** WORK REQUEST **
Continue the BigQuery notes on storage optimization and architecture, picking up after their final line.

** EXCERPT PROVIDED **

===

Storage Optimization

  • Use expiration settings to remove unneeded tables and partitions
    • Configure default table expiration for datasets
    • Configure expiration time for tables
    • Configure partition expiration for partitioned tables
  • Take advantage of long term storage
    • Untouched tables (90 days) are as cheap as GCS Nearline
    • Each partition is considered separately.
  • Use pricing calculator to estimate storage costs

Architecture

  • Jobs (queries) can scale up to thousands of CPU’s across many nodes, but the process is completely invisible to end user.
  • Storage and compute are separated, connected by petabit network.
  • Columnar data store
    • Separates records into column values, stores each value on different storage volume.
    • Poor writes (BQ does not update existing records)

Components

  • Dremel - Execution Engine

    • Turns SQL query into an execution tree.
    • Leaves on the tree are 'slots'
      • Does the heavy lifting of reading data from Colossus and doing any computation necessary.
    • Branches of tree are 'mixers'
      • Perform aggregation
    • In between is 'shuffle'
      • Uses Google's Jupiter network to move data extremely rapidly from one place to another.
    • Mixers and Slots all run by Borg
      • Doles out hardware resources.
    • Dynamically appropriates slots to queries on an as needed basis, maintaining fairness amongst multiple users who are all querying at once.
    • Widely used at Google
      • Search
      • Ads
      • YouTube
      • BigQuery
  • Colossus - Distributed Storage

    • Google's latest generation distributed file system.
    • Colossus cluster in each Google datacenter.
      • Each cluster has enough disks to give every BigQuery user thousands of dedicated disks at a time.
    • Handles replication, recovery (when disk crash), and distributed management (so no single point of failure).
    • Leverages columnar storage
  • Borg - Compute

    • Gives thousands of CPU cores dedicated to processing your task.
    • Large-scale cluster management system.
    • Run on dozens of thousands of machines and hundreds of thousands of cores.
    • Assigns resources to jobs - Dremel cluster in this scenario.
  • Jupiter - The Network

    • Can deliver 1 Petabit/sec of total bisection bandwidth.

===

** MATERIAL PROVIDED **
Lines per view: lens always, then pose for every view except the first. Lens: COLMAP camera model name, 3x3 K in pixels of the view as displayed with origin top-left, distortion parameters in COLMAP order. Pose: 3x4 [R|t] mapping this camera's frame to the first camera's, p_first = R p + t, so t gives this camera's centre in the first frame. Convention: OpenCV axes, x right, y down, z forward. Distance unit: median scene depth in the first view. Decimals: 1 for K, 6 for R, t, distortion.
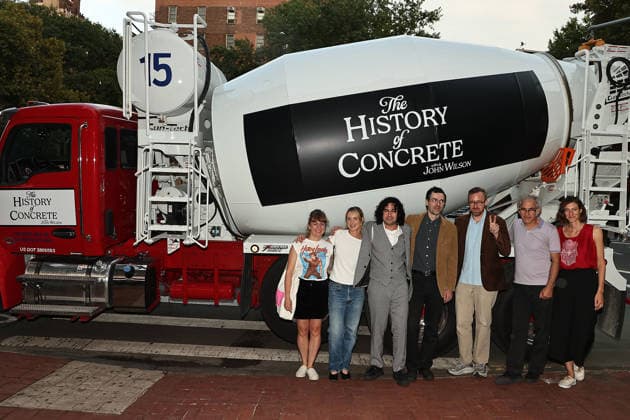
lens RADIAL K [[593.1, 0, 315.0], [0, 593.1, 210.0], [0, 0, 1]] dist [0.011617, 0.005346]
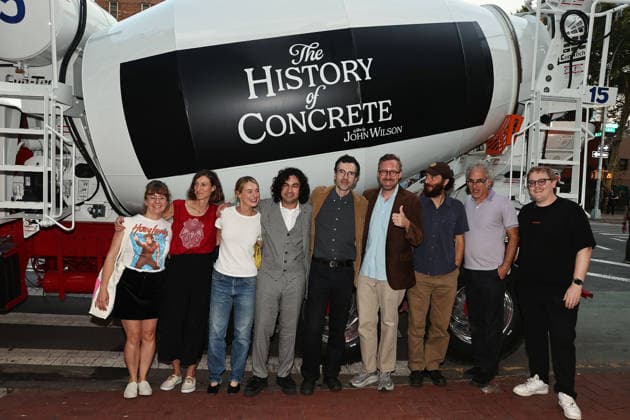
lens RADIAL K [[593.1, 0, 315.0], [0, 593.1, 210.0], [0, 0, 1]] dist [0.011617, 0.005346]
pose [[0.997001, 0.002801, 0.077332, 0.080547], [-0.005745, 0.999266, 0.037879, 0.004019], [-0.077170, -0.038209, 0.996286, 0.183686]]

===

** ANSWER BOX **
      • Enough to allow 100,000 machines to communicate with any other machines at 10Gbs.
    • Full duplex bandwidth means that locality within cluster is not important.
      • Each machine can talk at 10Gbs regardless of rack.

Cost

  • Based on:
    • storage (amount of data stored)
    • querying (amount of data/number of bytes processed by query)
    • streaming inserts.
  • Storage options are active and long term
    • Modified or not past 90 days
  • Query options are on-demand and flat-rate

IAM

  • Security can be applied at project and dataset level, but not at table or view level.
  • Predefined roles BQ
    • Admin – Full access
    • Data owner – Full dataset access
    • Data editor – edit dataset tables
    • Data viewer – view datasets and tables
    • Job User – run jobs
    • User – run queries and create datasets (but not tables)
    • metaDataViewer
    • readSessionUser – Create and use read sessions within project.
  • Authorized views allow you to share query results with particular users/groups without giving them access to underlying data.
    • Restrict access to particular columns or rows
    • Create a separate dataset to store the view.
    • How:
      • Grant IAM role for data analysts (bigquery.user)
        • They won’t have access to query data, view table data, or view table schema details for datasets they did not create.
      • (In source dataset) Share the dataset, In permissions go to Authorized views tab.
        • View gets access to source data, not analyst group.